Contact Us

Newsroom

All News Releases By Date

 

EPA Orders RI Landfill to Follow Environmental Laws to Ensure Emission Standards Met

Release Date: 01/24/2000
Contact Information: Amy Miller, EPA Press Office (617-918-1042)

BOSTON - The U.S. Environmental Protection Agency has ordered the Central Landfill in Johnston, RI, one of the largest municipal landfills on the East Coast, to take immediate actions to come into compliance with provisions of the Clean Air Act.

In an administrative order issued Friday, EPA New England ordered the 150-acre landfill, which serves all of Rhode Island, to complete tests, monitoring and design plans required to address gas emissions from the landfill under the New Source Performance Standards of the Clean Air Act.

According to the administrative order, the landfill owners and operators have failed to comply with a federal New Source Performance Standard. This standard applies to large scale landfills that have been expanded or modified since May 30, 1991, criteria the Central Landfill meets. The owners have also failed to obtain a required operating permit, the order said. And they have failed to submit notification reports and control plans, failed to conduct testing on pieces of the landfill gas control system and failed to conduct various types of monitoring.

The action stems from an inspection of the landfill conducted on July 23 by EPA. Since the spring of 1999 there have been several thousand complaints made to EPA and the RI Department of Environmental Management (DEM) of nauseating odors as far as two miles or more from the landfill.

"The problems and the horrendous odors surrounding the Central Landfill are unacceptable," said Mindy S. Lubber, acting regional administrator for EPA New England. "This order is a first step towards cleaning up an environmental problem that should not be allowed to persist."

EPA ordered the owners and operators of the landfill to conduct tests to determine how much gas the landfill is capable of generating, which will help determine the adequacy of the existing gas collection and control system. The tests and notifications will also help determine whether or not there have been illegal levels of emissions from the landfill, and if and how the collection and control systems can be modified to reduce the odors.

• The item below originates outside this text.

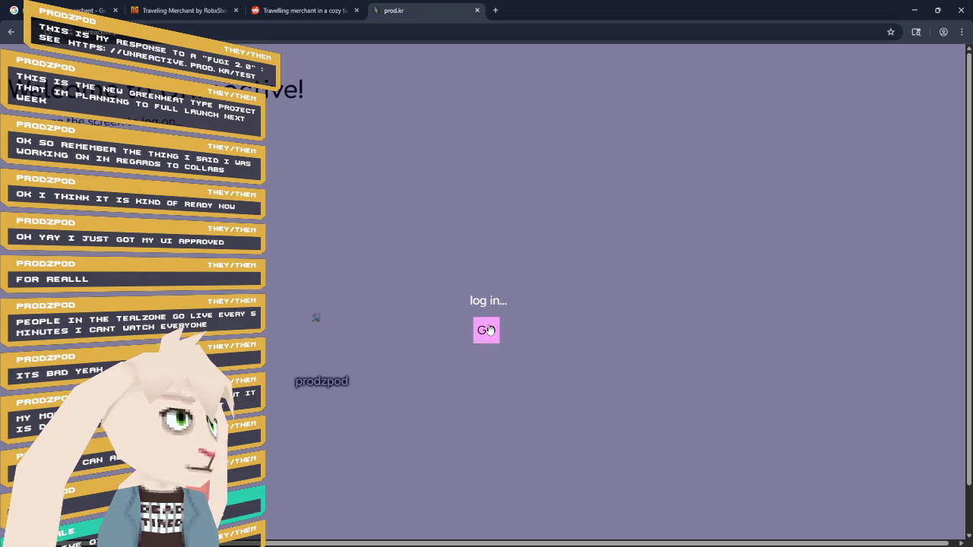
# Begin the Twitch login from GO, back out to the welcome page, and refocus the address bar.
pyautogui.click(488, 329)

In November, the Central Landfill Action Committee was formed to act as a forum where concerns about the landfill and surrounding areas can be raised and to advise the appropriate organizations about potential solutions. The committee consists of citizens, state legislators, town counselors, the mayor of Johnston, DEM representatives, a doctor from the RI Department of Health, Resource Recovery Corporation (RRC) representatives, and a representative from the EPA. Meetings are held at 6:30 pm on the second and fourth Tuesday of every month at the Ferri Middle School in Johnston.

Among the five parties named in the order is the Rhode Island Resource Recovery Corporation, a quasi-public corporation that operates the trash receiving activities of the landfill and owns some parts of the landfill gas collection and control system. Other parties named are the Central Gas Corporation, the LKD Central Limited Partnership, the Central Gas Limited Partnership and the Ridgewood/Providence Power Company -- all of which own or operate some parts of the landfill gas collection and control system.